§ Work request
Continue the article on migrating from Semantic Kernel and AutoGen to Microsoft Agent Framework, starting after its final line.

§ Document extract
Microsoft merged both frameworks into Agent Framework in 2025. Whether you need to migrate right now depends on your situation.

What Happened

In October 2025, Microsoft announced that AutoGen v0.4 and Semantic Kernel were entering maintenance mode and converging into a new unified product: Microsoft Agent Framework. Both frameworks continue to receive bug fixes and security patches. Neither will receive new orchestration features, new agent patterns, or new plugin types.

The community reaction was mixed: some teams had significant codebases on Semantic Kernel and were not expecting to migrate. Others were relieved to have a single Microsoft-endorsed path. This article explains what maintenance mode actually means for your day-to-day work, and when you genuinely need to migrate.

What Maintenance Mode Does and Does Not Mean

Will continue to receive Will NOT receive
Bug fixes New orchestration patterns
Security patches New plugin types or connectors
LLM compatibility updates (new models) Performance improvements
Documentation corrections New agent memory or planning capabilities
Critical dependency updates New framework features of any kind

Practically speaking: if your Semantic Kernel or AutoGen application works today, it will continue to work. Your workflows will not break. You will not be forced to migrate on any specific timeline. Maintenance mode means 'we are not investing in new features' -- it does not mean 'we are switching it off.'

Do not let 'maintenance mode' trigger a panic migration. Rushed migrations introduce bugs and break working systems. Evaluate migration against your actual requirements, not against a vague fear of being left behind.

When You Should Migrate Now

  • You are starting a new project and have no existing codebase to preserve -- use Microsoft Agent Framework from the start
  • Your use case specifically requires enterprise features only in Agent Framework: Azure AD identity, RBAC, SOC 2 compliance, audit logs
  • You are on Semantic Kernel and need a new agent orchestration pattern -- it will not come to SK now
  • Your organisation's cloud strategy is fully Azure and you want the tightest possible Microsoft integration

When You Should Not Migrate Yet

  • Your existing Semantic Kernel or AutoGen application works and meets your requirements
  • You do not need any new features -- the existing feature set is sufficient
  • Migration risk is high (large codebase, no dedicated migration time, production traffic)
  • Microsoft Agent Framework is still in preview for your language (Java support was still maturing in early 2026)

What Microsoft Agent Framework Adds

If you do decide to migrate, here is what you gain over Semantic Kernel:

Feature Semantic Kernel Microsoft Agent Framework
Multi-agent orchestration Limited Full (AutoGen-style group chat patterns)

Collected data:
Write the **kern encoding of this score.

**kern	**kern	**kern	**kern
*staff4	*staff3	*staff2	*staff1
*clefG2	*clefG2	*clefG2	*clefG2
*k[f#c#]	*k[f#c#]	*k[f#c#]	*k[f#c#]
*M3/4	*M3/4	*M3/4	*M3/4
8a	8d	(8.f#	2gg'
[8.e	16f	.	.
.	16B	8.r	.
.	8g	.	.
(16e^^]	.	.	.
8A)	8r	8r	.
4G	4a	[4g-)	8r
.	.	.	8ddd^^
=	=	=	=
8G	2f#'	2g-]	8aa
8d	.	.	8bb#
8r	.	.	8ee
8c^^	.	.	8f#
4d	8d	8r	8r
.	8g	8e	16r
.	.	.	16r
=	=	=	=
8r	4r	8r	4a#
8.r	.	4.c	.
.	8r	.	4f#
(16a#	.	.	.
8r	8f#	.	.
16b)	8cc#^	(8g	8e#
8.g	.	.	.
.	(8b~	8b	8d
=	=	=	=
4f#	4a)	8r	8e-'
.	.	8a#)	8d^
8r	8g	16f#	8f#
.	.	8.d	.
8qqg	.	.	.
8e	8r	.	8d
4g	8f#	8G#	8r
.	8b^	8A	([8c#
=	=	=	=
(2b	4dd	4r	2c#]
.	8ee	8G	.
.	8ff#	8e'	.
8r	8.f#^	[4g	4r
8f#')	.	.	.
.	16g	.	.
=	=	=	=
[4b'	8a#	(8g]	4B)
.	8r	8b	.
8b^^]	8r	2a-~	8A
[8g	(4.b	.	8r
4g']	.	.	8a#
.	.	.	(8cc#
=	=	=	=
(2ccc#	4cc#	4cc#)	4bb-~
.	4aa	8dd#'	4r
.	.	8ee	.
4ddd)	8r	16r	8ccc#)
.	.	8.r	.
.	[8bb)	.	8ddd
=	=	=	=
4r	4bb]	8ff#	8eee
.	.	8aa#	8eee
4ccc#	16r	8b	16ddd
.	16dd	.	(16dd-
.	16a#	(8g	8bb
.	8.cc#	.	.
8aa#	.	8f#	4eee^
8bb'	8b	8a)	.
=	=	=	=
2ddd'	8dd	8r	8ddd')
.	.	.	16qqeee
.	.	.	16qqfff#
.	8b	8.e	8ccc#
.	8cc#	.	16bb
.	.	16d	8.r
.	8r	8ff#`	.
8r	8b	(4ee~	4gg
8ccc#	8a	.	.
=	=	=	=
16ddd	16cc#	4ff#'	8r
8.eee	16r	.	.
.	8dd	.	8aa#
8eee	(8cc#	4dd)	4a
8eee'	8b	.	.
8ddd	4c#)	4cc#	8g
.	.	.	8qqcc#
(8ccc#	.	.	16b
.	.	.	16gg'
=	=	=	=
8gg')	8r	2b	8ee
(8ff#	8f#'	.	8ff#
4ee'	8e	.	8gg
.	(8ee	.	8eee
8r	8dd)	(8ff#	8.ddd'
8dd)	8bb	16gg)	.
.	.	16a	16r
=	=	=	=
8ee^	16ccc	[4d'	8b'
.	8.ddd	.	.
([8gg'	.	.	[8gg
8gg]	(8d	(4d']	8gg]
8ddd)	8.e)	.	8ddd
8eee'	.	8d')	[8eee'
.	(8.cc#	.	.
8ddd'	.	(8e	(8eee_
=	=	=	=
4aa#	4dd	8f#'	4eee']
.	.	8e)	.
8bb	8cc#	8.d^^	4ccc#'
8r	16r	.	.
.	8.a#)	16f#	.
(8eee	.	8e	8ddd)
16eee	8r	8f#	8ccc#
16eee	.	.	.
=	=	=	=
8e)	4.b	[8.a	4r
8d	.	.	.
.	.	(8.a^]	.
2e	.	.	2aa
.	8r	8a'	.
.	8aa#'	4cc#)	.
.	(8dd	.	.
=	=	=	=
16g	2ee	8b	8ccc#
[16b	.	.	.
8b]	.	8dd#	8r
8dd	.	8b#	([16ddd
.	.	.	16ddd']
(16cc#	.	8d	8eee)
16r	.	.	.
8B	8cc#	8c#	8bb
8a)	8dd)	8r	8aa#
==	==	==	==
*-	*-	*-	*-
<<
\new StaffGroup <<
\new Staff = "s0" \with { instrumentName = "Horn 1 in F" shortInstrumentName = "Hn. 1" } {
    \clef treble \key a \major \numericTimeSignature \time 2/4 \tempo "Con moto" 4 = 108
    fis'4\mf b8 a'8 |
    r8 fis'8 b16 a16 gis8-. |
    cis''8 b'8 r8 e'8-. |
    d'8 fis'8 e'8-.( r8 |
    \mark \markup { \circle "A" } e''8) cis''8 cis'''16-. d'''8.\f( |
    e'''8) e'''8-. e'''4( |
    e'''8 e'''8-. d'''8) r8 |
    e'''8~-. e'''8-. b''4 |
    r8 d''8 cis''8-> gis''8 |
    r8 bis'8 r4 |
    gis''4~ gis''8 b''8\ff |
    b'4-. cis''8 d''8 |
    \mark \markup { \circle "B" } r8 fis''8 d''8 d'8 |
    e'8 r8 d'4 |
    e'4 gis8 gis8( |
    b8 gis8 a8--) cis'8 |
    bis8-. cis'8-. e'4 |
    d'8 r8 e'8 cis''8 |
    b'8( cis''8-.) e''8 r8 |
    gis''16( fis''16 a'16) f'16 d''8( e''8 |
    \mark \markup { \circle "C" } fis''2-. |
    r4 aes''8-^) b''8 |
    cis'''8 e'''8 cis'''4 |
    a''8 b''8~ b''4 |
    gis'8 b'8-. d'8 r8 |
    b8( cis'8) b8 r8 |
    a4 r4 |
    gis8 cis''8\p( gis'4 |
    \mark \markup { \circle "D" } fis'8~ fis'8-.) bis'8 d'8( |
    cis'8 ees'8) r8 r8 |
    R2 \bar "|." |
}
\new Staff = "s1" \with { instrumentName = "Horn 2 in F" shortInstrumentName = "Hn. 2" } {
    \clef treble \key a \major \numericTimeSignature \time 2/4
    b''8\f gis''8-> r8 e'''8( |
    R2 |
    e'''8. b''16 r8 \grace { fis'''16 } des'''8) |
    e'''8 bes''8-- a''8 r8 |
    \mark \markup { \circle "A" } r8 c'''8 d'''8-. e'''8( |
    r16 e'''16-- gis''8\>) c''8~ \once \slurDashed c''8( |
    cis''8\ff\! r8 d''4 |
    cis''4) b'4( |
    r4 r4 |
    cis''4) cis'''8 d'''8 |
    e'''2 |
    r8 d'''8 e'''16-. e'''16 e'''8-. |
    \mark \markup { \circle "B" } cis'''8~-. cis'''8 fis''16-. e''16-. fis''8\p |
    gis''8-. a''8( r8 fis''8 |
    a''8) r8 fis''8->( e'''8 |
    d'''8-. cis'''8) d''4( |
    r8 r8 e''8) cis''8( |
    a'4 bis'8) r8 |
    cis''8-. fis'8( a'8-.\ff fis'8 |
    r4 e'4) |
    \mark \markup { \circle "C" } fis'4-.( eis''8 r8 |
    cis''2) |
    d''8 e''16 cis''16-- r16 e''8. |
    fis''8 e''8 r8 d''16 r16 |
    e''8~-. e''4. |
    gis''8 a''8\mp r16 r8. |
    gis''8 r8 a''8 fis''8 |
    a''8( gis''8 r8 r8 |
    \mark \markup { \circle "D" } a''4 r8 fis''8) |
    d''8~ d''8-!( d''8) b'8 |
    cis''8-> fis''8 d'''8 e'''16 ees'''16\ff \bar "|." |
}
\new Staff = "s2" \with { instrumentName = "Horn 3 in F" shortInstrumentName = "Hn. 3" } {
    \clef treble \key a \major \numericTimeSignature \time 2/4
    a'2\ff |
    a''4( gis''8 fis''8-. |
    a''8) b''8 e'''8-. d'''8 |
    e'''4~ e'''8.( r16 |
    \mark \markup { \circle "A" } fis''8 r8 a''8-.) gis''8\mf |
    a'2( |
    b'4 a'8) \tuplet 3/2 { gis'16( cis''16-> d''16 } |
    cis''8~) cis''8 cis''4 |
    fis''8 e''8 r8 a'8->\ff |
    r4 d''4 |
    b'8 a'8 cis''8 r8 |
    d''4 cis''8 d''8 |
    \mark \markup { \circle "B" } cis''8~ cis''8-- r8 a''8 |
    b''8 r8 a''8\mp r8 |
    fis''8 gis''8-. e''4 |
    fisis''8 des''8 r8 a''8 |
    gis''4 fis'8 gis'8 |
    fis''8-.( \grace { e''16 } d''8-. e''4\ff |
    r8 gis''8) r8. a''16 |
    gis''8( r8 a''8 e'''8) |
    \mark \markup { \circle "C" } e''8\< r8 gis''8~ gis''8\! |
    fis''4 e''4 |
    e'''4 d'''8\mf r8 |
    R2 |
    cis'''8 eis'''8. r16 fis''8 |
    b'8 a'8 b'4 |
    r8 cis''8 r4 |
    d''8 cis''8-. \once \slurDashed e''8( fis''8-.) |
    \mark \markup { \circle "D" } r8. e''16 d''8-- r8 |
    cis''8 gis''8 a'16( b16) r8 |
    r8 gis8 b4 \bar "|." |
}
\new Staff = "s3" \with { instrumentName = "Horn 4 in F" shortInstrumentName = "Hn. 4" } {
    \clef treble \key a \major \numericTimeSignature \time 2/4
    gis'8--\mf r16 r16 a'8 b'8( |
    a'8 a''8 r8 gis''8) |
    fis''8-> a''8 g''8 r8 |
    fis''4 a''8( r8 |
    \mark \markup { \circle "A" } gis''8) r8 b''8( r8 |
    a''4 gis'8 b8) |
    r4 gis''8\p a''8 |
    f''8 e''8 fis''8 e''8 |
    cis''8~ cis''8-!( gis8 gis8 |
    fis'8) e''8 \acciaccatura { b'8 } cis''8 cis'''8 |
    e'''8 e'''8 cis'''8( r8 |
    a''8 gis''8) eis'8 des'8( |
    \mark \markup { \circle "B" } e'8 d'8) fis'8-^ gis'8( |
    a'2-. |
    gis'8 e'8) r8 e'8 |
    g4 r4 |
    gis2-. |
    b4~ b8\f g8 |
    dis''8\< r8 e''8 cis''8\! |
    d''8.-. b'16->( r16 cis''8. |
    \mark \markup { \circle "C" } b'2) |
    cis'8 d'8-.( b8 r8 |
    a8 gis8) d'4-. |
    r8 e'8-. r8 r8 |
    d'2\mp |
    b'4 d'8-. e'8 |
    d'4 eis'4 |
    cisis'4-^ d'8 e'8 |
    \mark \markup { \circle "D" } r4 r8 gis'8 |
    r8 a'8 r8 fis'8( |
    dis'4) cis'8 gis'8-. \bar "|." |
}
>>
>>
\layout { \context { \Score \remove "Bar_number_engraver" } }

§ Answer below
Azure AD identity Manual setup Native, built-in
Role-based access control Not available Native
Compliance (SOC 2, HIPAA) Manual Platform-level
Language support C#, Python, Java C#, Python, Java (expanding)
Plugin system SK plugin model Enhanced plugin model (SK-compatible)

Migration Path from Semantic Kernel

Microsoft Agent Framework was designed to preserve Semantic Kernel's plugin model. Most SK plugins can be reused without rewriting. The primary migration work is in the orchestration layer (how agents are composed and run).

# Semantic Kernel (current)
import semantic_kernel as sk
kernel = sk.Kernel()
kernel.add_plugin(MyPlugin(), plugin_name="my_plugin")
 
# Microsoft Agent Framework (migration target)
# SK plugins import directly -- low migration cost
from microsoft_agents import AgentFramework
from semantic_kernel.functions import KernelPlugin
 
framework = AgentFramework()
# Existing SK plugins can be registered directly:
framework.register_plugin(MyPlugin())  # same plugin class
 
# What changes: agent composition and orchestration patterns
# (refer to Agent Framework migration guide for specifics)
Before migrating any production system, run Microsoft Agent Framework in a staging environment with your existing SK plugins for at least two weeks. Verify that plugin behaviour, tool calling, and LLM responses are equivalent before cutting over production traffic.

Quick Reference

  • Maintenance mode = no new features, not shutdown. Existing apps continue to work.
  • Bug fixes, security patches, and LLM compatibility updates continue for both frameworks.
  • Migrate now if: starting new project, need enterprise features, or are Azure-only.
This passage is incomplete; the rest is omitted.